Problem requirements:
Write out the part of the records that opens with the line containing "เทียบชัด ETF หุ้นโลกยอดนิยม VT vs ACWI |" and closes with the line containing "ลงทุนนิยม EP.4O2", substituting "versus" for "vs" and leaving everything else unchanged.

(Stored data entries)
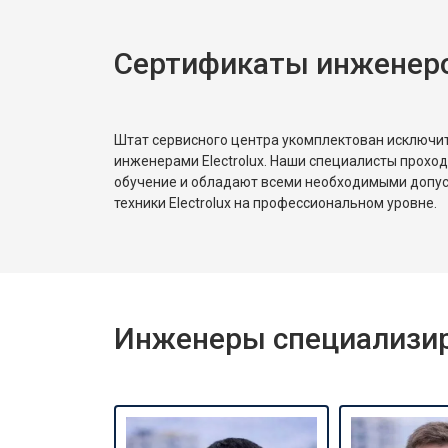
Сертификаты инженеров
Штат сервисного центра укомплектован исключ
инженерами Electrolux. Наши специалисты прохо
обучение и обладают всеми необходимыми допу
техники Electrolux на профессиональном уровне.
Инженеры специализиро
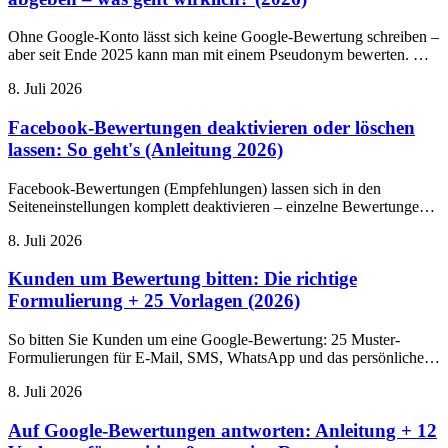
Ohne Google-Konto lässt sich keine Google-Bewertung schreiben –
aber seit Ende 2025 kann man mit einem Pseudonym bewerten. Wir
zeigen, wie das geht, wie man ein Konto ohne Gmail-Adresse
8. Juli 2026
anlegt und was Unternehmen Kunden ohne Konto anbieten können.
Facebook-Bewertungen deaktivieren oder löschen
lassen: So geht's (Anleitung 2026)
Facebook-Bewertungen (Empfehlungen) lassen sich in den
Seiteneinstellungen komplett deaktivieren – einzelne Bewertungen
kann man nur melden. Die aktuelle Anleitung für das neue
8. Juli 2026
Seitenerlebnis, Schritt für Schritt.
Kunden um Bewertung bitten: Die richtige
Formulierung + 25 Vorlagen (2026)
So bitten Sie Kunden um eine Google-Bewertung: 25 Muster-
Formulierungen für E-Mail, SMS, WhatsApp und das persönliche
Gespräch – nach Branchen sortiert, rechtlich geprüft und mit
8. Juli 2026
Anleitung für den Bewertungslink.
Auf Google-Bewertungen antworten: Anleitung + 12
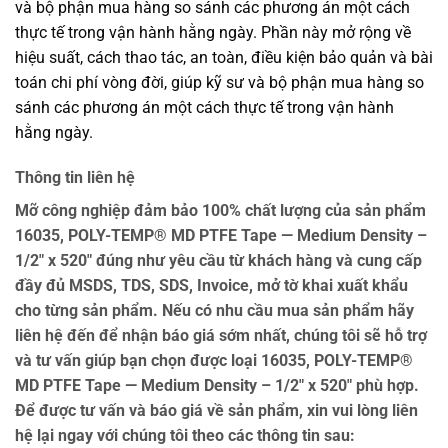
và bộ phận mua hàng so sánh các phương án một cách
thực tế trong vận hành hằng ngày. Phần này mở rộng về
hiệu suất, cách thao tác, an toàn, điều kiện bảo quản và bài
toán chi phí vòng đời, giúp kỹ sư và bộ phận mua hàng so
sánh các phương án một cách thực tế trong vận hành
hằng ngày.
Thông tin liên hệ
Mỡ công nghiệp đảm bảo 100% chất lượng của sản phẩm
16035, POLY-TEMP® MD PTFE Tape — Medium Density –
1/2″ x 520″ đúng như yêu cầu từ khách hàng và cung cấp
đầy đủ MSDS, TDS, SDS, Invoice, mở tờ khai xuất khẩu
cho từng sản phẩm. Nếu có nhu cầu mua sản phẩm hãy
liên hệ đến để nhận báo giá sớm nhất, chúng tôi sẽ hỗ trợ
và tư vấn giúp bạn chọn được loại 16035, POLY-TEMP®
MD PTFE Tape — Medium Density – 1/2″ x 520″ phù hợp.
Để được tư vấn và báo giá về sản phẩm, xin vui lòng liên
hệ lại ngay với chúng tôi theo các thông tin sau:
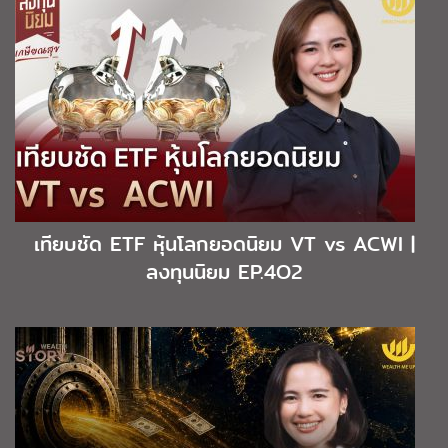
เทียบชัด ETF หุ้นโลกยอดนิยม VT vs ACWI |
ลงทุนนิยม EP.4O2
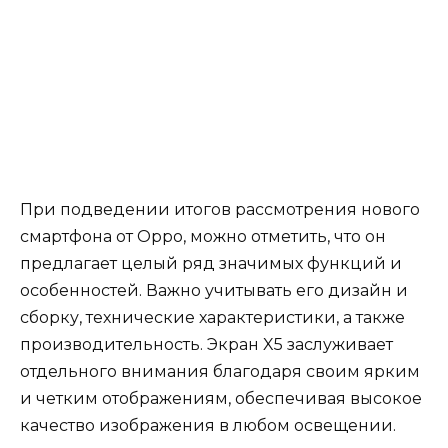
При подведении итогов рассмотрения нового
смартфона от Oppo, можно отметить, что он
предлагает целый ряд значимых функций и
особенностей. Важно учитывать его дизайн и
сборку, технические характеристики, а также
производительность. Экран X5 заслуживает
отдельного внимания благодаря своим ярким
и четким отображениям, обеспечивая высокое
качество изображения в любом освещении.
==
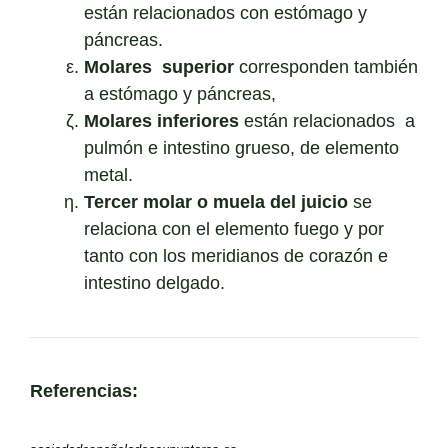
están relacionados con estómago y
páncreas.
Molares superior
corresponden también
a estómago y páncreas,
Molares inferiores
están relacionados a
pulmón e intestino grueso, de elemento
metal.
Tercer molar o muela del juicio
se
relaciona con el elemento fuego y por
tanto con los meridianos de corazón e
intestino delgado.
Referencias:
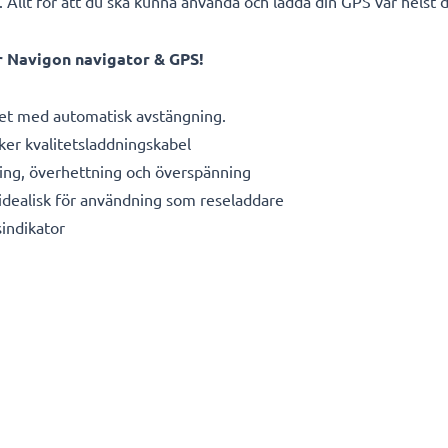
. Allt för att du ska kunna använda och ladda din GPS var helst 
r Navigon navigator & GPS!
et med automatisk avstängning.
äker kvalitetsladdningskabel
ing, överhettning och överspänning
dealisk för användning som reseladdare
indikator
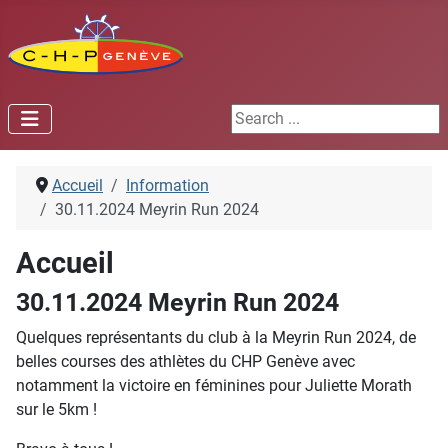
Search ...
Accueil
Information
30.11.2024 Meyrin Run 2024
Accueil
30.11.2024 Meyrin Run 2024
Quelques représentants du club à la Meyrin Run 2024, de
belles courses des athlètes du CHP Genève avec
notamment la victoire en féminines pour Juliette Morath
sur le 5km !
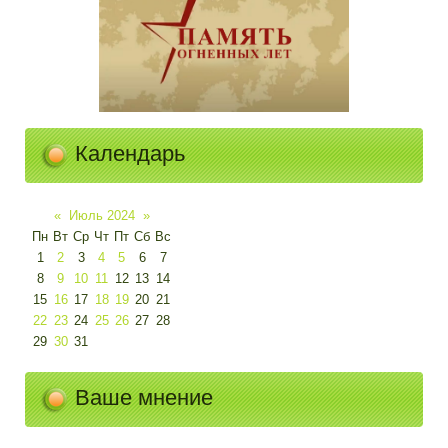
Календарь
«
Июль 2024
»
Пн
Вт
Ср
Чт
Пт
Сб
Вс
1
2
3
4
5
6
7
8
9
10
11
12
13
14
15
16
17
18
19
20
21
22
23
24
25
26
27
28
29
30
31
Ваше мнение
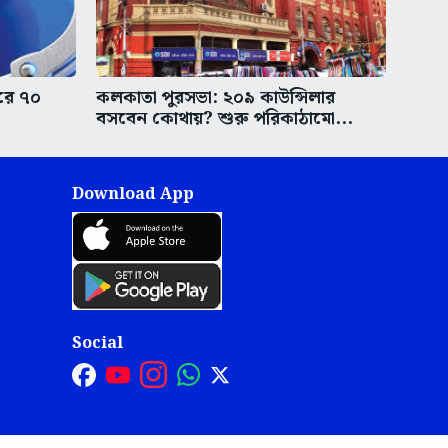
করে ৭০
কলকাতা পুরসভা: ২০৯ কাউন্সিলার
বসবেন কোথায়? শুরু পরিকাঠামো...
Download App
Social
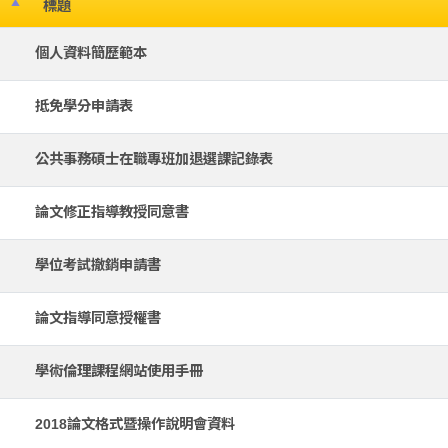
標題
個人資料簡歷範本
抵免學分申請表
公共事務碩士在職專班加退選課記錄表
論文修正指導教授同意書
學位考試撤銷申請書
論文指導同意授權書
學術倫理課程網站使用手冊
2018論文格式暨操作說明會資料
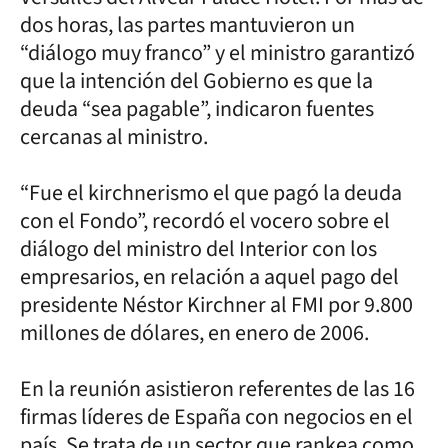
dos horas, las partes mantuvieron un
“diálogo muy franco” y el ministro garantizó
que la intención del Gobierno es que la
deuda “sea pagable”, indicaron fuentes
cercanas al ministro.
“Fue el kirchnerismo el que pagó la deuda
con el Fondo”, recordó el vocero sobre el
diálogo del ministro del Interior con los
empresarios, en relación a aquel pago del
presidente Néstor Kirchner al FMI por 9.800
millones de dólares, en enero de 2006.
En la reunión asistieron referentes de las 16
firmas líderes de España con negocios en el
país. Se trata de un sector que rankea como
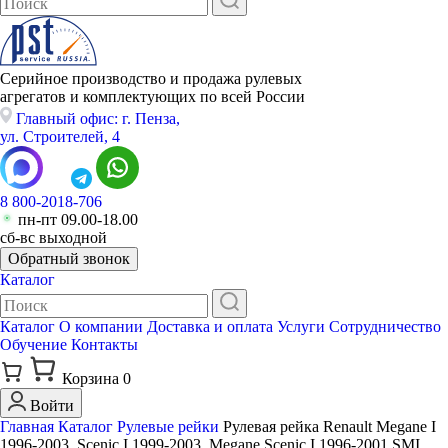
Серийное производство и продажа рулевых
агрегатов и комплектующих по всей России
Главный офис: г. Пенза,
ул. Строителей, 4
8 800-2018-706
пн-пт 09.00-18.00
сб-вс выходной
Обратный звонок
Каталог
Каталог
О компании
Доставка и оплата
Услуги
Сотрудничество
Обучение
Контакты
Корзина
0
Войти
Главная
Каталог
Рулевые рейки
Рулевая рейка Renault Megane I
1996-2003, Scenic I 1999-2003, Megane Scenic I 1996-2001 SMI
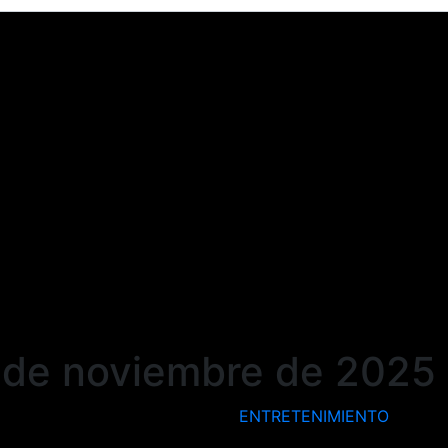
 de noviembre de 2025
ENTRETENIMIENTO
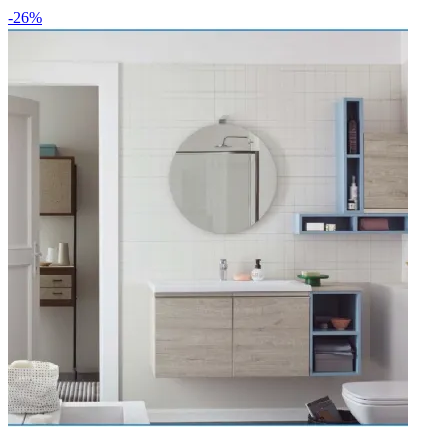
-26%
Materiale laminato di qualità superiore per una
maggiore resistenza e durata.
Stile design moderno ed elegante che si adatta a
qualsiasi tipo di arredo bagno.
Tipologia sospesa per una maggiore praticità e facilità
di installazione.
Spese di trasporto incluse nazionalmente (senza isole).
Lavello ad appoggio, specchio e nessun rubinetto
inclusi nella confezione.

Exercise output:
เทียบชัด ETF หุ้นโลกยอดนิยม VT versus ACWI |
ลงทุนนิยม EP.4O2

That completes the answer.